■ **HOW TO COMPLETE THIS TASK**
Quote exactly and only this range of lines in the data below: the line that holds "左袖口付近の小さな色抜けの跡や、首リブ右側の小さなダメージ、後" to the line that holds "Puerto Piramides tem", both included.

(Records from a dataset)
# # # # #

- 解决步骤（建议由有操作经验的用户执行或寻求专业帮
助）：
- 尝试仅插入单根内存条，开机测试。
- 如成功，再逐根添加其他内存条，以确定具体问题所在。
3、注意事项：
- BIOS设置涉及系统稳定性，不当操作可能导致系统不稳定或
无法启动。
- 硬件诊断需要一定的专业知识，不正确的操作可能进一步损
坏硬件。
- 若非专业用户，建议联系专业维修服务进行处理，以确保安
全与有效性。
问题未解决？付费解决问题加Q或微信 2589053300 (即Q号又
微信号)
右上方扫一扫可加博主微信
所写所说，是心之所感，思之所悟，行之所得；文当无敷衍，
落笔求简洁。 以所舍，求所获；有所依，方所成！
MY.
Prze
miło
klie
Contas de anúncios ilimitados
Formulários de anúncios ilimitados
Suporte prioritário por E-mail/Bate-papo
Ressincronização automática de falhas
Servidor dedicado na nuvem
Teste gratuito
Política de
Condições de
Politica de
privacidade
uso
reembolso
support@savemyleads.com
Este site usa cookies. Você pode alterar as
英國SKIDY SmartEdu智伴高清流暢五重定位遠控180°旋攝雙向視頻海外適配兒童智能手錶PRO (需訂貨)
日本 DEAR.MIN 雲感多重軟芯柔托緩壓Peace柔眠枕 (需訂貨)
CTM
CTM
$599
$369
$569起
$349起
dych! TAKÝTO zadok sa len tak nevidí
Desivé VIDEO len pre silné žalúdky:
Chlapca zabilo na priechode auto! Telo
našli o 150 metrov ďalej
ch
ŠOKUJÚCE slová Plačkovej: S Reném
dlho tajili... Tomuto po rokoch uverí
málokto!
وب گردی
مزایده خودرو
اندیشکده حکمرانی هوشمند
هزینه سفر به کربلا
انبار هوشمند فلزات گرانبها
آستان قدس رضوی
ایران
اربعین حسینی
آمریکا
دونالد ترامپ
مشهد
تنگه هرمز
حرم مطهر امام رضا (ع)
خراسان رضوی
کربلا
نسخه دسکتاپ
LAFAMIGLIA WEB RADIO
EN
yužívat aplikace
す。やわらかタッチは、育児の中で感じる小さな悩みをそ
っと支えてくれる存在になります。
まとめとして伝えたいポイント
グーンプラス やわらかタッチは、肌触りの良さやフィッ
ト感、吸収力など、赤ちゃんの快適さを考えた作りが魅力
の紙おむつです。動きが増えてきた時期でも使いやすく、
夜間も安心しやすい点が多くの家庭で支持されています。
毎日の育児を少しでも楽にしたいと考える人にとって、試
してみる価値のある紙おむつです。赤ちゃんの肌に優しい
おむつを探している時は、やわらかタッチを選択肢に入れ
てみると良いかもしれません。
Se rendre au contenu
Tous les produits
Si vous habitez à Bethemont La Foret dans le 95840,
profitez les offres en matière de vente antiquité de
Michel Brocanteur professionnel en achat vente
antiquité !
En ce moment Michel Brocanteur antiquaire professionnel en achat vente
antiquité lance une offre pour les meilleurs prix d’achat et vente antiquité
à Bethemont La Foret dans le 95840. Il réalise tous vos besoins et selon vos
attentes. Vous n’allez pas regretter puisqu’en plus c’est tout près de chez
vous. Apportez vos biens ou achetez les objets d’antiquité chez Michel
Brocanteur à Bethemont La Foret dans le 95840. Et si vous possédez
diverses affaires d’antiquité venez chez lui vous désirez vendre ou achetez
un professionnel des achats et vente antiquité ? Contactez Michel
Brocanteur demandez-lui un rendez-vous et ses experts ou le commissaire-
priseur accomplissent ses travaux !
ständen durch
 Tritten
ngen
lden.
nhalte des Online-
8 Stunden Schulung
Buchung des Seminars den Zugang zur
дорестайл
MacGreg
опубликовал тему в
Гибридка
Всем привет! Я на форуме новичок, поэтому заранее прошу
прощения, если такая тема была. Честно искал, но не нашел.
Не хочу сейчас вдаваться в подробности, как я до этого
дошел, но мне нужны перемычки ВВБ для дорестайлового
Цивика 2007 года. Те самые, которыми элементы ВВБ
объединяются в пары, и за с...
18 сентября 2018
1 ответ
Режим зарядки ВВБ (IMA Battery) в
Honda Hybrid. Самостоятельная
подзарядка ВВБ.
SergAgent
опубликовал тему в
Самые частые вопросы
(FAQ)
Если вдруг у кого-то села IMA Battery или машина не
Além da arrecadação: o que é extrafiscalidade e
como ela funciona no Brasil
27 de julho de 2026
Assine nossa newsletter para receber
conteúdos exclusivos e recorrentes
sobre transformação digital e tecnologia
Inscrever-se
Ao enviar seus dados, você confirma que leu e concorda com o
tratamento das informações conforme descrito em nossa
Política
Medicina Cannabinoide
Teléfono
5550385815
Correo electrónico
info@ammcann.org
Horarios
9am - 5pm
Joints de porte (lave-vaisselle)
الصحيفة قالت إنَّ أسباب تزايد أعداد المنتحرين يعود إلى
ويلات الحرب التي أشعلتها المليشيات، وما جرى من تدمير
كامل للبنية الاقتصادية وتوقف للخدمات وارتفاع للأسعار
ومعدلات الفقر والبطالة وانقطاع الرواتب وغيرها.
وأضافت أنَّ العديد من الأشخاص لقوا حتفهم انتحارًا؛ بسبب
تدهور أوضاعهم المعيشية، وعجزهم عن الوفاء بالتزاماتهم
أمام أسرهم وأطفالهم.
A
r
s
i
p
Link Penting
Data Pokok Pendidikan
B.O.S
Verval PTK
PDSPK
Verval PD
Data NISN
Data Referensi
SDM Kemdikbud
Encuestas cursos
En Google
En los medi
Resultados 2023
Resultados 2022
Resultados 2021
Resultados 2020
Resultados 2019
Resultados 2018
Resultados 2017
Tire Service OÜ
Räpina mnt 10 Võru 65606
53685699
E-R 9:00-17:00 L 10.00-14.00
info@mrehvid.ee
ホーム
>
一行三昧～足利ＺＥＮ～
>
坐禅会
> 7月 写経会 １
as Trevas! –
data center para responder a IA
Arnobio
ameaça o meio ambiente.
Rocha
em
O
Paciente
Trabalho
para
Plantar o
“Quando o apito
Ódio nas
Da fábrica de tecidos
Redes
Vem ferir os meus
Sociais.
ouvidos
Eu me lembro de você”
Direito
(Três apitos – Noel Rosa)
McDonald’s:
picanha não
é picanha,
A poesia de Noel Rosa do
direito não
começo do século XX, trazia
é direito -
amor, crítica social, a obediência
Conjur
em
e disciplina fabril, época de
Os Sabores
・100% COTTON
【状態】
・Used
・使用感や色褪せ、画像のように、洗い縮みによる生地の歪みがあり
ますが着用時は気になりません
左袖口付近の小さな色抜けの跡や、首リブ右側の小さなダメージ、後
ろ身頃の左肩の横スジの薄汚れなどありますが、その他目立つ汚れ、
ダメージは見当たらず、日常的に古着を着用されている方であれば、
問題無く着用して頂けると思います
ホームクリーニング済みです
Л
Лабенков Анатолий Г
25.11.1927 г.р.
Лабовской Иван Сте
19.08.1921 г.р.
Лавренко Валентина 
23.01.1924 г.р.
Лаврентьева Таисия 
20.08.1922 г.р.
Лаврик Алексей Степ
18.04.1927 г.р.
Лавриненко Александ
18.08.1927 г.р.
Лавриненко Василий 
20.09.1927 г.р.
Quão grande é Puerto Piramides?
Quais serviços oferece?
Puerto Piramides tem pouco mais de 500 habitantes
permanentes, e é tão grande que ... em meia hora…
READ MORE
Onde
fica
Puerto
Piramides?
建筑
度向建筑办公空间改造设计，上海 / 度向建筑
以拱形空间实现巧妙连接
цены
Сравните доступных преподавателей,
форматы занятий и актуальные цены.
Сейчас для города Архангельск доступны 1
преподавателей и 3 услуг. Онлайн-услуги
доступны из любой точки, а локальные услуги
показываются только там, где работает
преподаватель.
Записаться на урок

# # # # #

■ **SOLVED PROBLEM**
左袖口付近の小さな色抜けの跡や、首リブ右側の小さなダメージ、後
ろ身頃の左肩の横スジの薄汚れなどありますが、その他目立つ汚れ、
ダメージは見当たらず、日常的に古着を着用されている方であれば、
問題無く着用して頂けると思います
ホームクリーニング済みです
Л
Лабенков Анатолий Г
25.11.1927 г.р.
Лабовской Иван Сте
19.08.1921 г.р.
Лавренко Валентина 
23.01.1924 г.р.
Лаврентьева Таисия 
20.08.1922 г.р.
Лаврик Алексей Степ
18.04.1927 г.р.
Лавриненко Александ
18.08.1927 г.р.
Лавриненко Василий 
20.09.1927 г.р.
Quão grande é Puerto Piramides?
Quais serviços oferece?
Puerto Piramides tem pouco mais de 500 habitantes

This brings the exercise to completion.